I went in for a shower whilst Amy stayed a bit longer to clean and listen to music. After I finish my shower Amy appears with a bleeding foot, presumably from stepping on some rogue piece of glass. But she’s also annoyed that I didn’t answer her calls from the outside room to come and help. I hadn’t heard her calls as I was in the shower so not much I could really do about that. She didn’t quite see it that way but angrily told me that she was fine. So I went to bed, I was so tired by now. 

In the morning I woke up and Amy wasn’t in bed and didn’t look like she had been. I went around the house and outside and the car was also gone! I called her mum but she hadn’t heard anything. I jumped on the bike and went around to her friend’s houses nearby and around the hospital car park looking for our car but no sign. 

When I got back home the gardeners had arrived adding to the confusion. Stranger still, Amy was in the kitchen doing the washing up.

Asking where she had been I couldn’t get a straight answer but her foot seemed to be fine. 

By now I was starting to feel wound up and angry. I didn’t know what to do. I took some deep breaths and tried to calm myself. 

Often in situations like this I’ve found that just carrying on as normal and not showing any emotion will help so I asked Amy if there was anything she wanted me to do today to which she said no so I said ok, I’m going for coffee.

This first coffee tastes very bitter.

Something I learned today?

I really am badly affected by the lack of sunshine.
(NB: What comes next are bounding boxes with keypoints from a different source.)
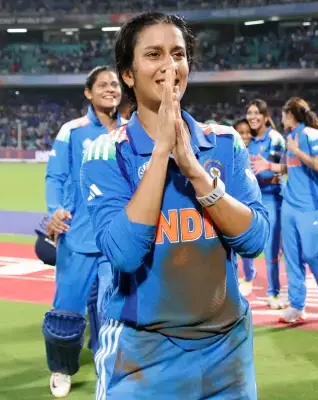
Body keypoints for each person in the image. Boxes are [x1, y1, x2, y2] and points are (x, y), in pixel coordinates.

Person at [80, 12, 268, 399]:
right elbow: (124, 254)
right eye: (154, 55)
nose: (170, 65)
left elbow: (254, 240)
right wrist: (162, 149)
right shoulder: (106, 153)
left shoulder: (224, 143)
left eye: (178, 54)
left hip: (228, 350)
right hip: (141, 353)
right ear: (128, 74)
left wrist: (196, 172)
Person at [43, 66, 124, 398]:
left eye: (115, 84)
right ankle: (62, 367)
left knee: (111, 310)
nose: (111, 88)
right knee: (66, 312)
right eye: (103, 84)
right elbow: (55, 176)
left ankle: (108, 367)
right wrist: (54, 210)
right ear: (89, 93)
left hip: (117, 238)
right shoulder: (72, 131)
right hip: (77, 236)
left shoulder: (131, 131)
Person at [266, 97, 318, 323]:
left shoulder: (311, 135)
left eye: (283, 115)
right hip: (289, 204)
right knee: (292, 257)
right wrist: (269, 167)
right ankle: (297, 305)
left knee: (311, 254)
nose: (281, 119)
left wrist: (296, 150)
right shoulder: (290, 137)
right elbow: (292, 168)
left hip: (310, 205)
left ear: (291, 115)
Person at [244, 99, 286, 309]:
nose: (252, 117)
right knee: (243, 241)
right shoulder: (248, 140)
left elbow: (269, 173)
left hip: (271, 197)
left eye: (256, 113)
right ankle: (247, 279)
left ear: (265, 116)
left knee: (270, 248)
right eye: (249, 113)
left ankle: (273, 293)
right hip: (251, 198)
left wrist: (249, 171)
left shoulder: (274, 138)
It gets me down more than it should. I wonder if I don’t get enough sunshine even when it’s sunny because it’s too hot to be outside. 

Anyway, these last two cloudy days have made the temperature more hospitable. I contemplated sitting in the hammock but still working my way up to it, preferring to sit in front of the TV instead for now.

I took this picture because the avocado tree is proving to be a battler after being brutally cut down by our gardeners.